• **TASK DIRECTIONS**
Extract each line from the rows below that contains the word "kultura".

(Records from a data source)
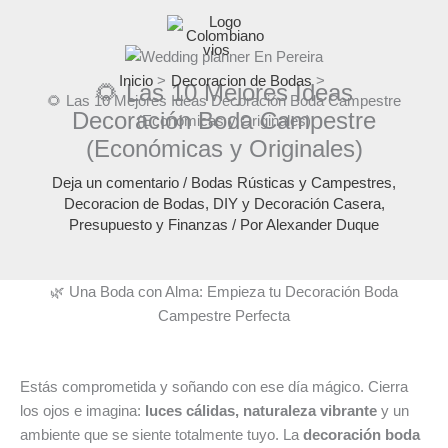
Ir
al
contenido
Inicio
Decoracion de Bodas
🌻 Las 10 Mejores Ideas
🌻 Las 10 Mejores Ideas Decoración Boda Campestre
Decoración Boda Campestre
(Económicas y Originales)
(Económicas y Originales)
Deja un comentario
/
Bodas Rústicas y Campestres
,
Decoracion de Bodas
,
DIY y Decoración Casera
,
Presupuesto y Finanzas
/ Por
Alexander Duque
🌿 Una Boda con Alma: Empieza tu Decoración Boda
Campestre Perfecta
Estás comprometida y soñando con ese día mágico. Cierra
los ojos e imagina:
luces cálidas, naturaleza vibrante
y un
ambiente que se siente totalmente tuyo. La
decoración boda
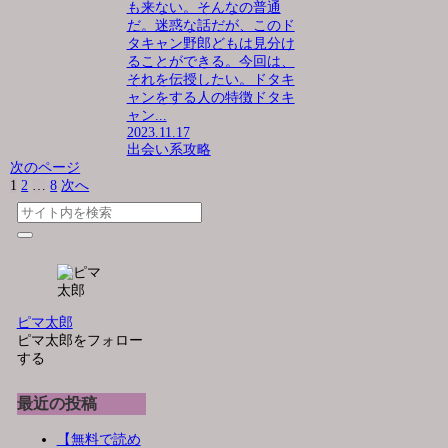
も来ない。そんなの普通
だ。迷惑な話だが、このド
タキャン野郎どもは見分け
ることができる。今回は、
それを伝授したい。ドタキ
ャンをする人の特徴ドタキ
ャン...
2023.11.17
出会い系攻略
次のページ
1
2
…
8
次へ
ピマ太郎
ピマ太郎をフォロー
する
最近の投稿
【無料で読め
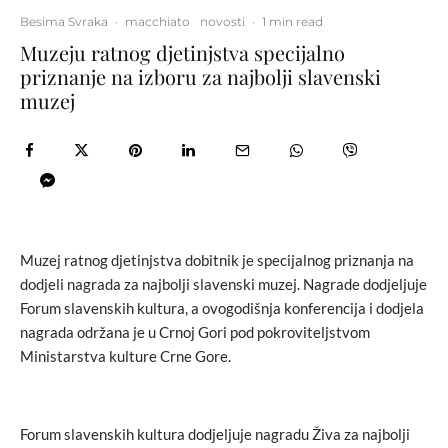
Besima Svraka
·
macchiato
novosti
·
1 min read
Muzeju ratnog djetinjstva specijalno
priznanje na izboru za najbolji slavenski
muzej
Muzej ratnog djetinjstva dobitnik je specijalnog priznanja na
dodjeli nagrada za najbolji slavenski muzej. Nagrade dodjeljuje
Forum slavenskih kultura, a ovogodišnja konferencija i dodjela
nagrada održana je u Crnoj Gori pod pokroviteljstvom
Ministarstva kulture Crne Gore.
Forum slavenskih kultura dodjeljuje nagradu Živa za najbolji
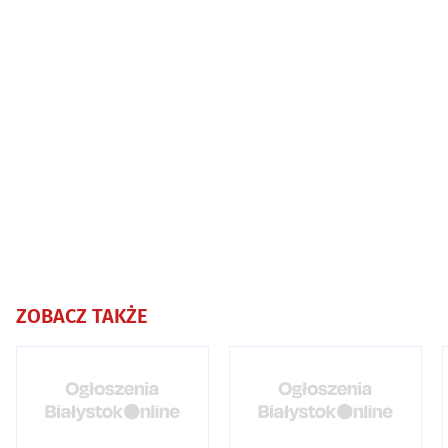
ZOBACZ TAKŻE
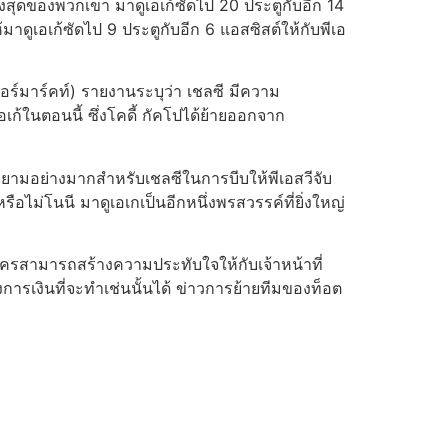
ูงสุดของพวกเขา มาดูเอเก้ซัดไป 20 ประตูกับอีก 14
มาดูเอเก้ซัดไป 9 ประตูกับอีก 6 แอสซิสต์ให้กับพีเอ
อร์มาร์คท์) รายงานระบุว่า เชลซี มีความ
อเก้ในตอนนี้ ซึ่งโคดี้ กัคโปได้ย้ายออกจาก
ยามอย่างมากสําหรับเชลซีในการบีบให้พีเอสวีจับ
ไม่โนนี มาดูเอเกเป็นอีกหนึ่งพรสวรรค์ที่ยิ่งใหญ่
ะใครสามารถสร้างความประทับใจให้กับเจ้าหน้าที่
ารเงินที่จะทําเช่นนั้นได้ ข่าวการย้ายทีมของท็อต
--
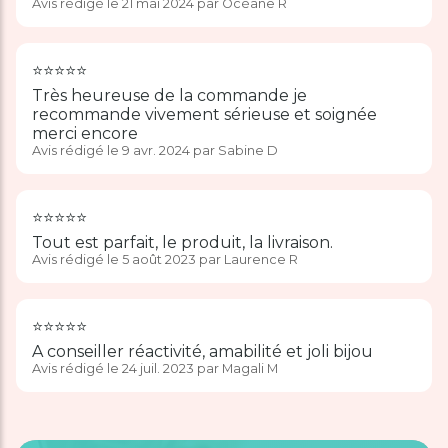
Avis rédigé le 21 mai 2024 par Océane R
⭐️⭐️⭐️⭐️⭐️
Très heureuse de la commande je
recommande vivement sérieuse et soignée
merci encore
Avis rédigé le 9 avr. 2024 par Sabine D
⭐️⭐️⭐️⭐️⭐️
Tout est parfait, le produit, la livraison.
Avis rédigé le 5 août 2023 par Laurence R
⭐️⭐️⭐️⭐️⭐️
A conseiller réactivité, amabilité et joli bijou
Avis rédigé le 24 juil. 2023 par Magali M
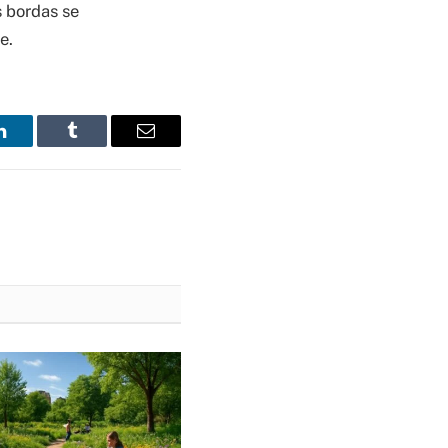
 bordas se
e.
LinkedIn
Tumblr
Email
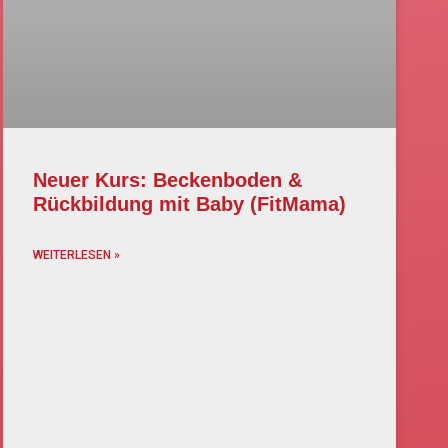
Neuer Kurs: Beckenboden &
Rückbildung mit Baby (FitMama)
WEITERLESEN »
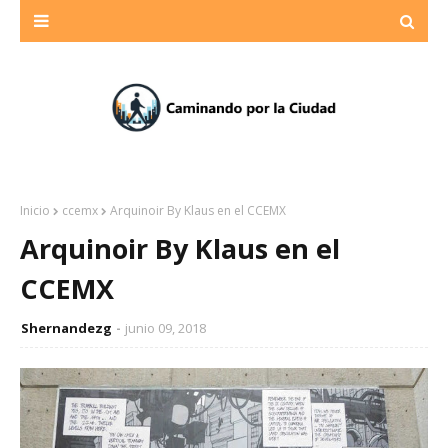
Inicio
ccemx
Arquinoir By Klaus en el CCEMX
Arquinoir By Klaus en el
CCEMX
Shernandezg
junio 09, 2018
---
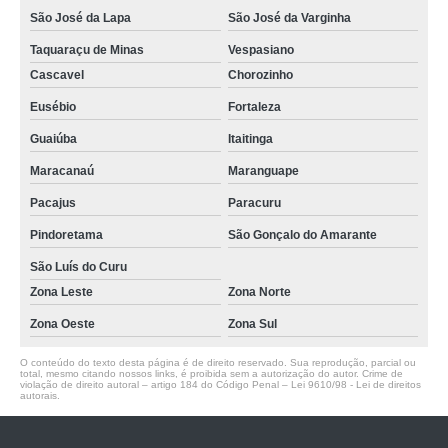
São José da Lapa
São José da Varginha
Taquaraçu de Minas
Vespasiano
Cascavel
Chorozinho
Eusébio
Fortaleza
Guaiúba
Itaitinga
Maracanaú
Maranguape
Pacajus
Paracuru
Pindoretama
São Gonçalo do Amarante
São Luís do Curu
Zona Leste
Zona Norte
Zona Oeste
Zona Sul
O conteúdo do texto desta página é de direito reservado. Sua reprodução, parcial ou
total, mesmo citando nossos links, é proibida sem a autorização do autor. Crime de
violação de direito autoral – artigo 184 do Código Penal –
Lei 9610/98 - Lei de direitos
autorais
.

• **COMPLETED TASK**
Forum slavenskih kultura, a ovogodišnja konferencija i dodjela
Forum slavenskih kultura dodjeljuje nagradu Živa za najbolji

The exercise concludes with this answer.